EXERCISE AIM =
Starting at the top line and ending at the bottom one, repeat the entries exactly and drop every picture.

(Document images with source code)
• • • •

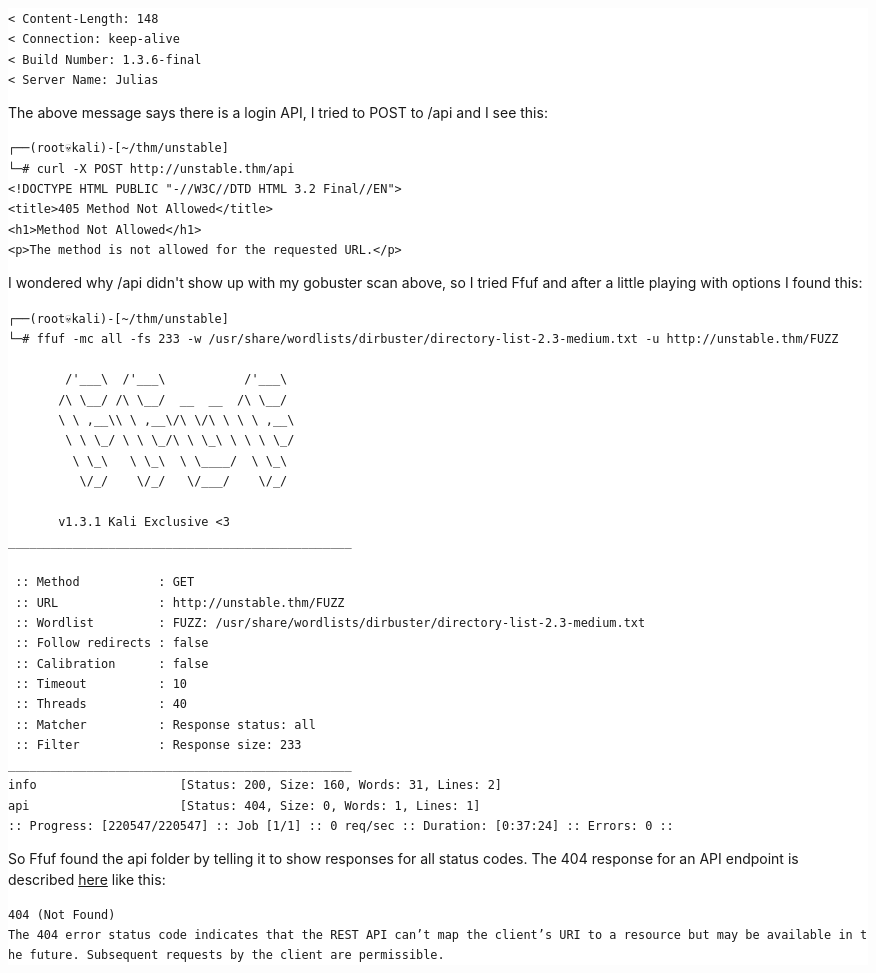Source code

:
```text
< Content-Length: 148
< Connection: keep-alive
< Build Number: 1.3.6-final
< Server Name: Julias
```

The above message says there is a login API, I tried to POST to /api and I see this:

```text
┌──(root💀kali)-[~/thm/unstable]
└─# curl -X POST http://unstable.thm/api
<!DOCTYPE HTML PUBLIC "-//W3C//DTD HTML 3.2 Final//EN">
<title>405 Method Not Allowed</title>
<h1>Method Not Allowed</h1>
<p>The method is not allowed for the requested URL.</p>
```

I wondered why /api didn't show up with my gobuster scan above, so I tried Ffuf and after a little playing with options I found this:

```text
┌──(root💀kali)-[~/thm/unstable]
└─# ffuf -mc all -fs 233 -w /usr/share/wordlists/dirbuster/directory-list-2.3-medium.txt -u http://unstable.thm/FUZZ

        /'___\  /'___\           /'___\       
       /\ \__/ /\ \__/  __  __  /\ \__/       
       \ \ ,__\\ \ ,__\/\ \/\ \ \ \ ,__\      
        \ \ \_/ \ \ \_/\ \ \_\ \ \ \ \_/      
         \ \_\   \ \_\  \ \____/  \ \_\       
          \/_/    \/_/   \/___/    \/_/       

       v1.3.1 Kali Exclusive <3
________________________________________________

 :: Method           : GET
 :: URL              : http://unstable.thm/FUZZ
 :: Wordlist         : FUZZ: /usr/share/wordlists/dirbuster/directory-list-2.3-medium.txt
 :: Follow redirects : false
 :: Calibration      : false
 :: Timeout          : 10
 :: Threads          : 40
 :: Matcher          : Response status: all
 :: Filter           : Response size: 233
________________________________________________
info                    [Status: 200, Size: 160, Words: 31, Lines: 2]
api                     [Status: 404, Size: 0, Words: 1, Lines: 1]
:: Progress: [220547/220547] :: Job [1/1] :: 0 req/sec :: Duration: [0:37:24] :: Errors: 0 ::
```

So Ffuf found the api folder by telling it to show responses for all status codes. The 404 response for an API endpoint is described [here](https://restfulapi.net/http-status-codes) like this:

```text
404 (Not Found)
The 404 error status code indicates that the REST API can’t map the client’s URI to a resource but may be available in the future. Subsequent requests by the client are permissible.
```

• • • •

RESULT =
Source code

:
```text
< Content-Length: 148
< Connection: keep-alive
< Build Number: 1.3.6-final
< Server Name: Julias
```

The above message says there is a login API, I tried to POST to /api and I see this:

```text
┌──(root💀kali)-[~/thm/unstable]
└─# curl -X POST http://unstable.thm/api
<!DOCTYPE HTML PUBLIC "-//W3C//DTD HTML 3.2 Final//EN">
<title>405 Method Not Allowed</title>
<h1>Method Not Allowed</h1>
<p>The method is not allowed for the requested URL.</p>
```

I wondered why /api didn't show up with my gobuster scan above, so I tried Ffuf and after a little playing with options I found this:

```text
┌──(root💀kali)-[~/thm/unstable]
└─# ffuf -mc all -fs 233 -w /usr/share/wordlists/dirbuster/directory-list-2.3-medium.txt -u http://unstable.thm/FUZZ

        /'___\  /'___\           /'___\       
       /\ \__/ /\ \__/  __  __  /\ \__/       
       \ \ ,__\\ \ ,__\/\ \/\ \ \ \ ,__\      
        \ \ \_/ \ \ \_/\ \ \_\ \ \ \ \_/      
         \ \_\   \ \_\  \ \____/  \ \_\       
          \/_/    \/_/   \/___/    \/_/       

       v1.3.1 Kali Exclusive <3
________________________________________________

 :: Method           : GET
 :: URL              : http://unstable.thm/FUZZ
 :: Wordlist         : FUZZ: /usr/share/wordlists/dirbuster/directory-list-2.3-medium.txt
 :: Follow redirects : false
 :: Calibration      : false
 :: Timeout          : 10
 :: Threads          : 40
 :: Matcher          : Response status: all
 :: Filter           : Response size: 233
________________________________________________
info                    [Status: 200, Size: 160, Words: 31, Lines: 2]
api                     [Status: 404, Size: 0, Words: 1, Lines: 1]
:: Progress: [220547/220547] :: Job [1/1] :: 0 req/sec :: Duration: [0:37:24] :: Errors: 0 ::
```

So Ffuf found the api folder by telling it to show responses for all status codes. The 404 response for an API endpoint is described [here](https://restfulapi.net/http-status-codes) like this:

```text
404 (Not Found)
The 404 error status code indicates that the REST API can’t map the client’s URI to a resource but may be available in the future. Subsequent requests by the client are permissible.
```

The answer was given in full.